__What to work on__. Which lines of the records contain the string "kern"? Show each of them in full.

— Start Material supplied —

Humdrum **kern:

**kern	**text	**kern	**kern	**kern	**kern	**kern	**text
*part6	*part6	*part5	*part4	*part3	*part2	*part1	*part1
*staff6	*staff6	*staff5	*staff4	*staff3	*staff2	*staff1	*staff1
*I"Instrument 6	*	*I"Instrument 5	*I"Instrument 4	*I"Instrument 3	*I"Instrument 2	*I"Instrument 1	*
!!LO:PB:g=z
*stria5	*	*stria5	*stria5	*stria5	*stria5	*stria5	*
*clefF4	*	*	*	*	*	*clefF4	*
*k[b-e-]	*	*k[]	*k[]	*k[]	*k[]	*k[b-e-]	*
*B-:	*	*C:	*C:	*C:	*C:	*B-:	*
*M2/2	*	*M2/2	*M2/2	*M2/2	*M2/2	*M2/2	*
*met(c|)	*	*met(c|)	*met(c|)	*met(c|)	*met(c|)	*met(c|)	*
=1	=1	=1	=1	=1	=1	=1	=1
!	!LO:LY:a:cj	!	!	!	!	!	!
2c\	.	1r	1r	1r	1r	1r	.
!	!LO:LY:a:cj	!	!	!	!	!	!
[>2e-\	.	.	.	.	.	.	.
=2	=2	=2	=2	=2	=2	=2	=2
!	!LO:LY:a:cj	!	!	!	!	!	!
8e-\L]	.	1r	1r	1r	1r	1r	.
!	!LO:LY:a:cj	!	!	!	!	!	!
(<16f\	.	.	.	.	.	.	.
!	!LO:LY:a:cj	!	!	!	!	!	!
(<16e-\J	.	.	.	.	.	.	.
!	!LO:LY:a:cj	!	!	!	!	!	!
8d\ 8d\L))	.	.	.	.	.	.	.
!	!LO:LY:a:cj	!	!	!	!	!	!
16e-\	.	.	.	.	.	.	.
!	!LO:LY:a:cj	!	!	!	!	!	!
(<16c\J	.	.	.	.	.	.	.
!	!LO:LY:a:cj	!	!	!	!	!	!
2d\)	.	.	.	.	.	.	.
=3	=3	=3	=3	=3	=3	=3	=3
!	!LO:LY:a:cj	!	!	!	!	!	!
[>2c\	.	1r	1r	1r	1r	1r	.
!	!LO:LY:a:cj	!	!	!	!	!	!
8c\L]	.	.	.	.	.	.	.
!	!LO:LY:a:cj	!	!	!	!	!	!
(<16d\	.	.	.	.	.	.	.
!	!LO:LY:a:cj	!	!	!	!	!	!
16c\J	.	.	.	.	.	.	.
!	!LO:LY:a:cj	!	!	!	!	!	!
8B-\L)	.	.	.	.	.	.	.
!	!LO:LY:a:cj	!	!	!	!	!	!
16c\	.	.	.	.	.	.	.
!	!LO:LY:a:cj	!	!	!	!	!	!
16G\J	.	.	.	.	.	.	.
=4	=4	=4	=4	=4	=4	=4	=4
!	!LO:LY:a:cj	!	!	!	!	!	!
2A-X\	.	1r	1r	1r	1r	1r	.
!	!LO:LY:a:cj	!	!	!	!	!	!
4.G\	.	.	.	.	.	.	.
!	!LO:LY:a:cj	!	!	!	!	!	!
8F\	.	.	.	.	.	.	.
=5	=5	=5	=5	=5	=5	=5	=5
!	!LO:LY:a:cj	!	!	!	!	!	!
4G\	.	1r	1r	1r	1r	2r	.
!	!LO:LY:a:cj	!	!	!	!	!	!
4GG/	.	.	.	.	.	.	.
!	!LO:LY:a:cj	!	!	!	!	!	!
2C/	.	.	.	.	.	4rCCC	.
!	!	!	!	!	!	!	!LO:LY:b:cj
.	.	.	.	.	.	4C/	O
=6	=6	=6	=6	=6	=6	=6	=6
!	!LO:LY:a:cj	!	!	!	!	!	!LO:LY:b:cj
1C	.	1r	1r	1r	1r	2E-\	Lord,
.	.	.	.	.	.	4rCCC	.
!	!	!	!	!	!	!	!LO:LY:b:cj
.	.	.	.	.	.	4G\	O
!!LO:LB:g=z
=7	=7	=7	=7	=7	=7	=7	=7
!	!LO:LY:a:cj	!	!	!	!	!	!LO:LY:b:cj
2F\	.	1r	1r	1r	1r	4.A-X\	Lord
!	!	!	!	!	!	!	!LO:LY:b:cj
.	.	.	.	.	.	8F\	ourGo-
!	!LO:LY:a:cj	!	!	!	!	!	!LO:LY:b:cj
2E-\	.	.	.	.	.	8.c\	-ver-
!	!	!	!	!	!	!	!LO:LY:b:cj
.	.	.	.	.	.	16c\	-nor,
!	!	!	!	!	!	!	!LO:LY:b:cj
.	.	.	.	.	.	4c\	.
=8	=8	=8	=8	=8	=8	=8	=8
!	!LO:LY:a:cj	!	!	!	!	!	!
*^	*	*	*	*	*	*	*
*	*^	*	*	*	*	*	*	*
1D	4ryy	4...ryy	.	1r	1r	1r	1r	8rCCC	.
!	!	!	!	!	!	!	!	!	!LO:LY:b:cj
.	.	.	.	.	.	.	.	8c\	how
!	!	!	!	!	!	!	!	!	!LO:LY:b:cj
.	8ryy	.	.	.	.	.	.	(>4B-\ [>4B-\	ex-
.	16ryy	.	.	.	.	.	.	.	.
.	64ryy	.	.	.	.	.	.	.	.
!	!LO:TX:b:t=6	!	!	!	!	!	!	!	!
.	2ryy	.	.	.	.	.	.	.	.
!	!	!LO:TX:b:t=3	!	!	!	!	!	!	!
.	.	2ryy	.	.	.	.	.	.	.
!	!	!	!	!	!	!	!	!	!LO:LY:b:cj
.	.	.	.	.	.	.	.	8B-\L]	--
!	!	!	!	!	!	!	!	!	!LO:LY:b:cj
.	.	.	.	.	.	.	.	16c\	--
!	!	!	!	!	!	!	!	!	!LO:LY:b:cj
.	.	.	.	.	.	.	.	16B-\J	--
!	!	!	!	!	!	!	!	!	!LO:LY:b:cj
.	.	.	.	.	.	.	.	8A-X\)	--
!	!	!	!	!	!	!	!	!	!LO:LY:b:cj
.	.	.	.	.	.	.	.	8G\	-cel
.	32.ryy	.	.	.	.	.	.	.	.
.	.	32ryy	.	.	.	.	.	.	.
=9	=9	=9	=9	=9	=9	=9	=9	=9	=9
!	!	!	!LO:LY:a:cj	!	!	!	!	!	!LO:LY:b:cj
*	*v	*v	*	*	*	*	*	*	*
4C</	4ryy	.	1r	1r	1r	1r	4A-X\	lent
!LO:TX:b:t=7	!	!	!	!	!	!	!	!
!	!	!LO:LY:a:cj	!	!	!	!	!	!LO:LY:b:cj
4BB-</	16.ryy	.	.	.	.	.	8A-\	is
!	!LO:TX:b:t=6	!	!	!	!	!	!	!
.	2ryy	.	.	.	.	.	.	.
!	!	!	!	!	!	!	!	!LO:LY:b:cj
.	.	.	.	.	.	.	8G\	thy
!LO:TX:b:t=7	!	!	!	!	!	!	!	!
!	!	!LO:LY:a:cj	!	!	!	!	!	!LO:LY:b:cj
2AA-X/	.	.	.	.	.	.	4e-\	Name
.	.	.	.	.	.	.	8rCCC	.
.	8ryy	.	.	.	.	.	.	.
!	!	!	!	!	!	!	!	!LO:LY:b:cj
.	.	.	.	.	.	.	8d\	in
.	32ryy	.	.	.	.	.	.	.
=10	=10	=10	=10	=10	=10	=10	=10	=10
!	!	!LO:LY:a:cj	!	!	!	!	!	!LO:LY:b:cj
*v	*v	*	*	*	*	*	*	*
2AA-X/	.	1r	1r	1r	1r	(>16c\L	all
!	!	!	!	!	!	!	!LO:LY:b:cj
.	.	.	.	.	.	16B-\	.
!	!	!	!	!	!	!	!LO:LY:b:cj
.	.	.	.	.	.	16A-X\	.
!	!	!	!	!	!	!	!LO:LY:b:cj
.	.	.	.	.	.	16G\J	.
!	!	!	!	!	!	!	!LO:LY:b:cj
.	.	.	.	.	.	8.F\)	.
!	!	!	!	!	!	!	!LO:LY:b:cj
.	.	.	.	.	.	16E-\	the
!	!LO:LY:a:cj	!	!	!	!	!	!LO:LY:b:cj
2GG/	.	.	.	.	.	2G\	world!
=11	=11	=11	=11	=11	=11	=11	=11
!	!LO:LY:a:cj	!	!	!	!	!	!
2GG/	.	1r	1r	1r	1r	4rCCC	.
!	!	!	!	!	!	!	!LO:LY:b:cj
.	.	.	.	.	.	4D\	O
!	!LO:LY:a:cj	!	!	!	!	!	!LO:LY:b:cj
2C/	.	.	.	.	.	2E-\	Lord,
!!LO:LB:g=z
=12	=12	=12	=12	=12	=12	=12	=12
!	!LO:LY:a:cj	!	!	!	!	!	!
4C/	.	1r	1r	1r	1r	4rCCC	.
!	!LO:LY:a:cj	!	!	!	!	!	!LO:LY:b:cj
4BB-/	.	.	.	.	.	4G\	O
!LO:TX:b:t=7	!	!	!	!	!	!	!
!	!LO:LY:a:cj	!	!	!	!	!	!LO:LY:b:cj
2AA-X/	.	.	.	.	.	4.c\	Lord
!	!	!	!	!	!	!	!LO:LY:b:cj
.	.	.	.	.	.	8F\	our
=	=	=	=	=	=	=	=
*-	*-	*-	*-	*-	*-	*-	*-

— End Material supplied —

__Right answer__.
Humdrum **kern:
**kern	**text	**kern	**kern	**kern	**kern	**kern	**text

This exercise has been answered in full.